Et lorsque vint enfin la date fatidique annoncée, abrutis que sont les Humains, ils adressèrent leurs dernières prières à des Dieux dont je n’avais jamais entendu les noms auparavant, et affrontèrent votre mort comme des lâches, recroquevillés sur vous-mêmes, la peur au ventre et la terreur au fond des yeux. Les minutes défilèrent, puis les heures et les jours entiers. Prise de pitié la Déesse Nature se calma. Et à l’aube du premier janvier 2013, les Humains se relevèrent lentement, le cœur gonflé d’espoir, heureux d’être vivants. Ils inspirèrent une grande bouchée d’air et s’autoproclamèrent survivants de l’Apocalypse ce qui personnellement m’éberlua. Dès lors, ces petits insectes se prirent pour des Dieux et continuèrent de mener leur vie avec insouciance, encore plus imbus d’eux-mêmes, persuadés que plus rien ne s’opposerait à eux. Mais ils avaient tort … Ce qui fut une seconde chance accordée par une Déesse miséricorde devint le fruit d’une colère sans nom et personne ne fut en mesure de prévoir ce qui allait survenir près de 300 ans plus tard …

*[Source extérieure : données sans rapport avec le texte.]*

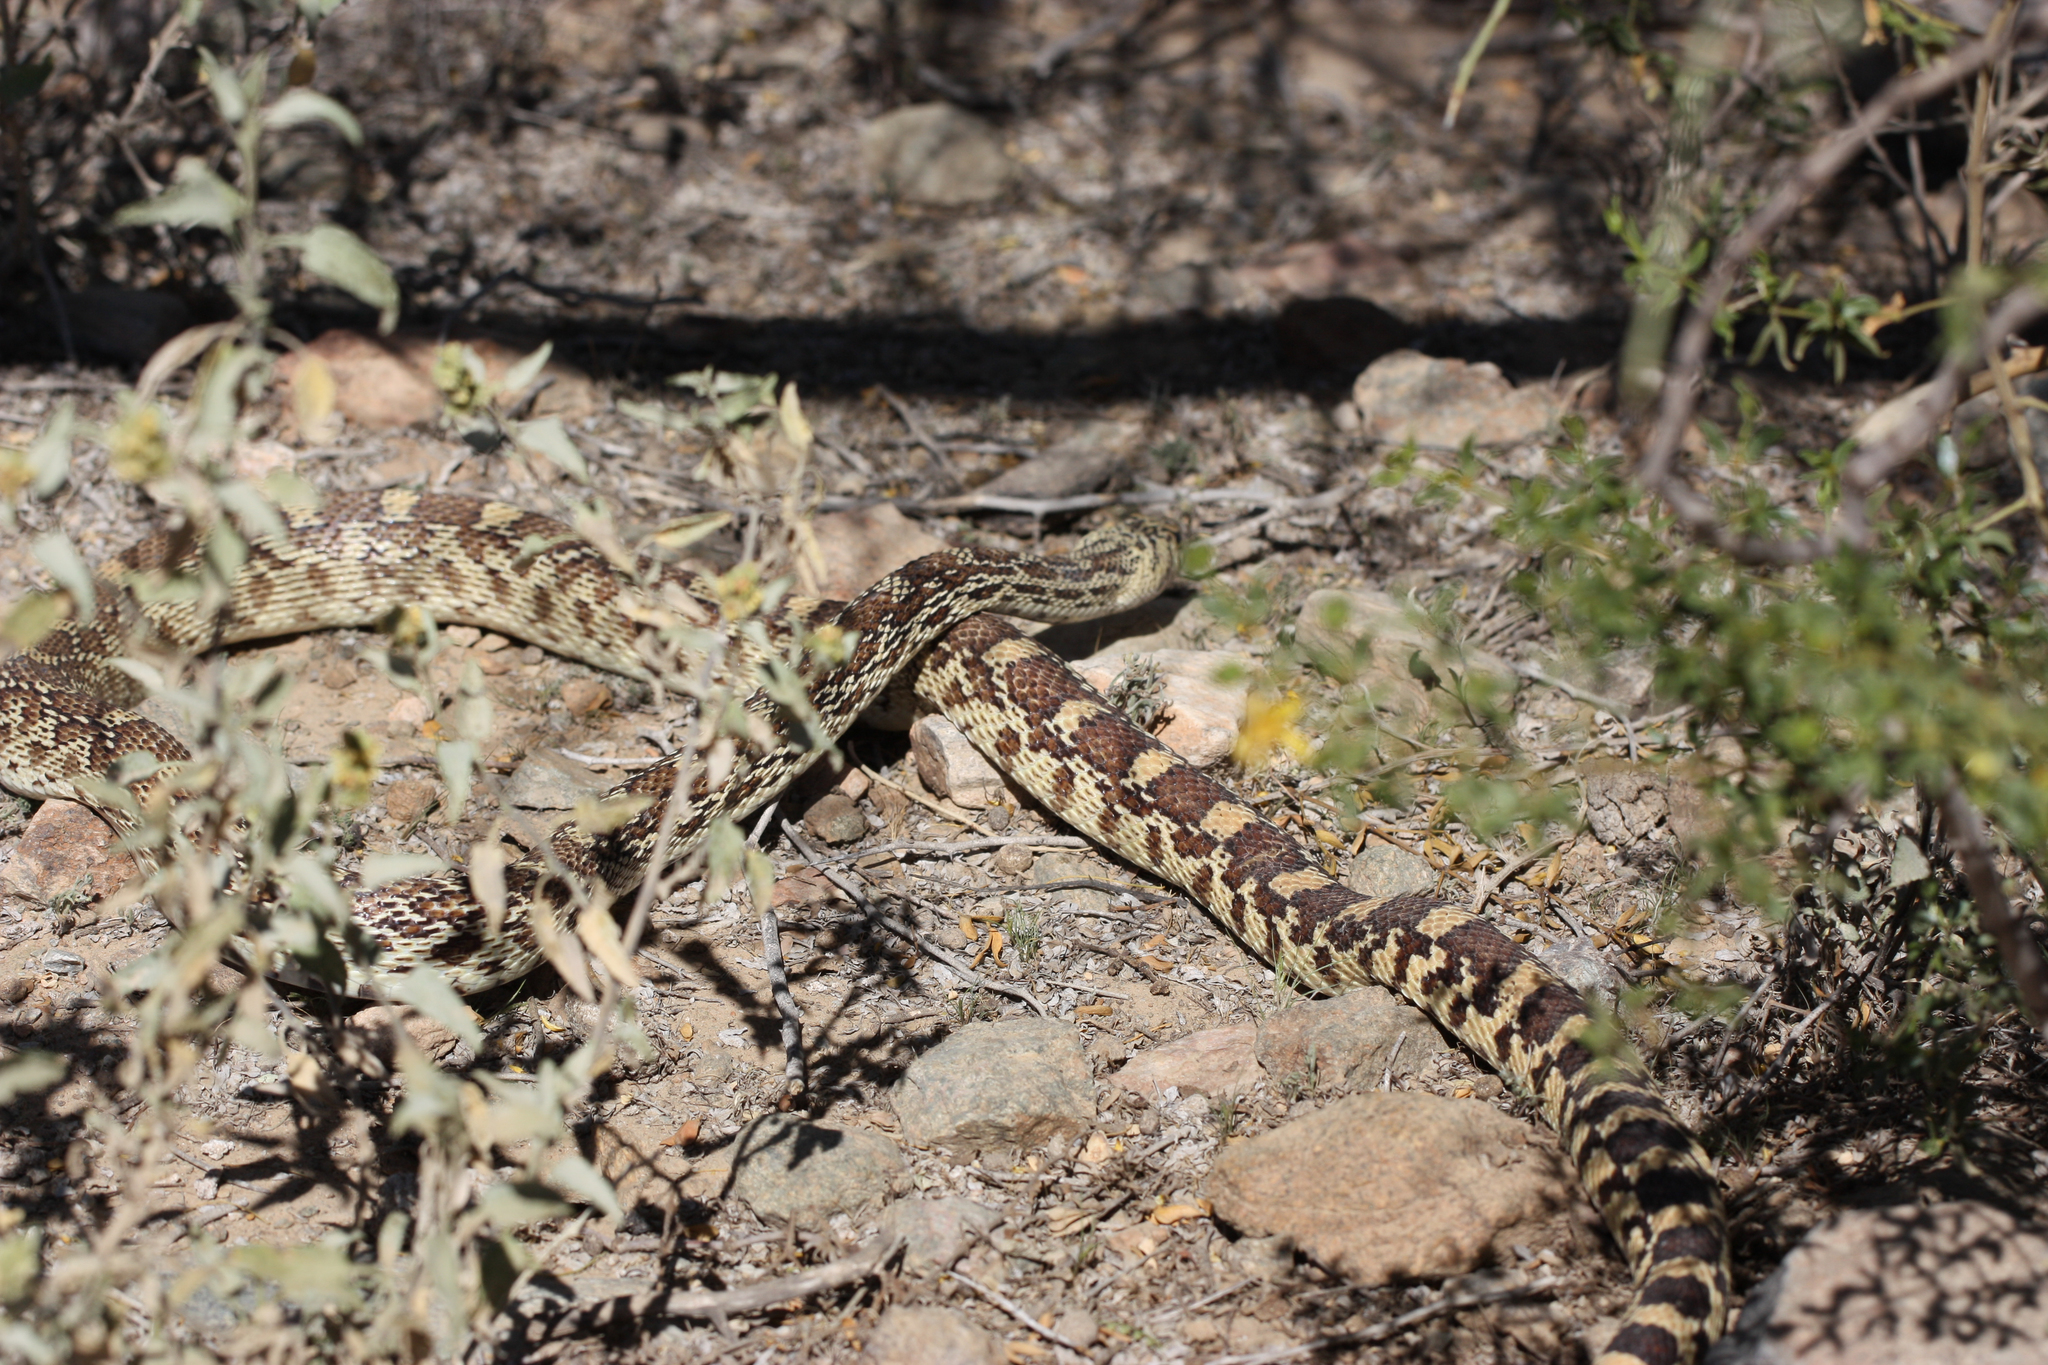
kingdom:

… A l’exception d’une personne qui entendit Nature fomenter en silence un plan diabolique destiné à exterminer une espèce humaine égoïste, égocentrique et irrespectueuse. Elle entendit ses ricanements dans le noir tandis qu’elle façonnait un nouveau monde, un monde déchiré où seuls les plus forts survivraient. Elle vit Nature alimenter sa haine des Humains sans se rendre compte qu’elle nourrissait de la même manière une puissance maléfique cachée dans son ombre. Cette personne observa la déesse en silence, un sourire au coin des lèvres réfléchissant au petit grain de sel qu’elle apporterait à leur Histoire.
Histoire qui bascula dans la terreur exactement 257 ans après l’Apocalypse. Le soleil qui leur procurait lumière et rythmait leur vie jusque là prit une teinte argentée et devint froid. Les températures chutèrent brusquement plongeant l’Humanité dans une ère quasi glacière. Les Humains essayèrent par tous les moyens de comprendre ce phénomène … sans succès. Ils s’acharnèrent répétant sans arrêt : « C’est impossible » … Mais rien n’est impossible … Les océans s’élevèrent au-dessus les continents. Des villes entières furent englouties par les flots. Les paysages devinrent méconnaissables. L’eau recouvrit une grande partie de la planète. Elle se propagea dans les bâtiments, les escaliers, les ascenseurs et s’insinua dans la moindre petite fissure transformant la Terre en une gigantesque piscine. Et alors que la situation semblait ne pouvoir s’aggraver davantage, la terre se mit à trembler, les montagnes se creusèrent tandis que d’autres jaillirent et de nouveaux reliefs donnèrent naissance à un monde dévasté et hostile.
Malgré leur incroyable débilité, les Humains réagirent avec ingéniosité. Ils pallièrent au manque d’infrastructures en construisant des abris de fortune et des installations navales. Durant 50 ans ils luttèrent sans succès contre les inondations, les incendies et les tremblements de terre. Tous les continents disparurent pour laisser place à une multitude d’archipels, dont une qui donna naissance au Royaume de Tyr’aldia.
Et tandis que les hommes s’efforçaient de survivre, les Dieux se rassemblaient.